-- Exercise --
Copy out every line of the listing below without changing a word. Leave out the pictures.
[begin Provided entries]
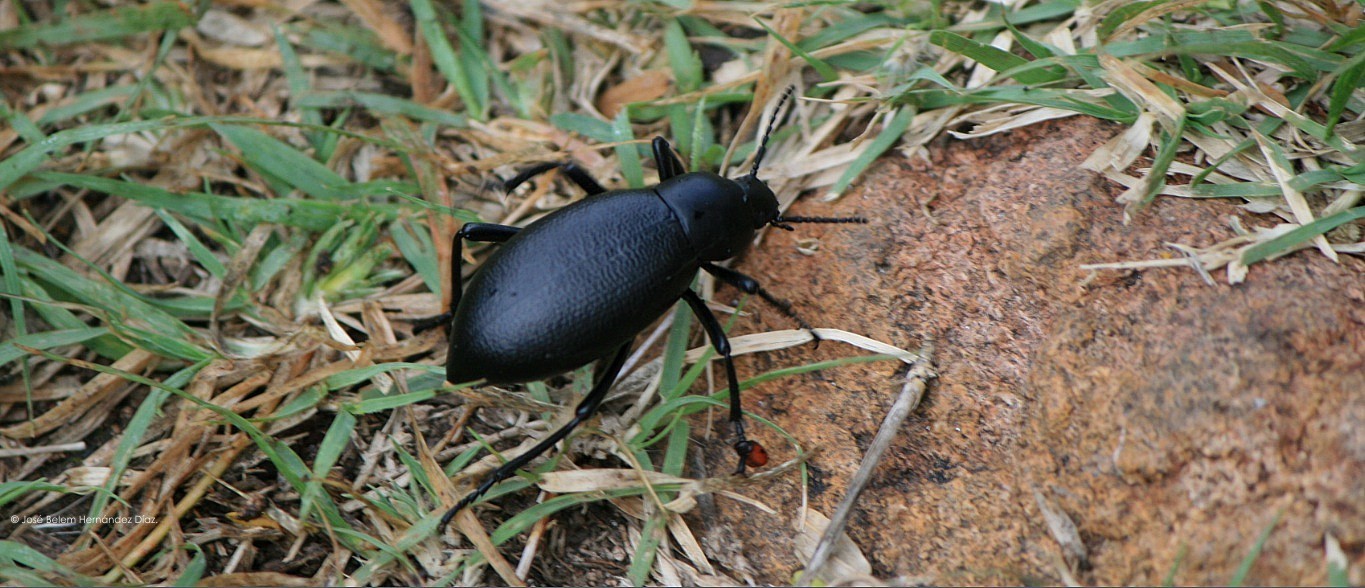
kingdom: Animalia
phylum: Arthropoda
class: Insecta
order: Coleoptera
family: Tenebrionidae
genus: Eleodes
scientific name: Eleodes glabricollis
[end Provided entries]
-- Solution to the problem --
kingdom: Animalia
phylum: Arthropoda
class: Insecta
order: Coleoptera
family: Tenebrionidae
genus: Eleodes
scientific name: Eleodes glabricollis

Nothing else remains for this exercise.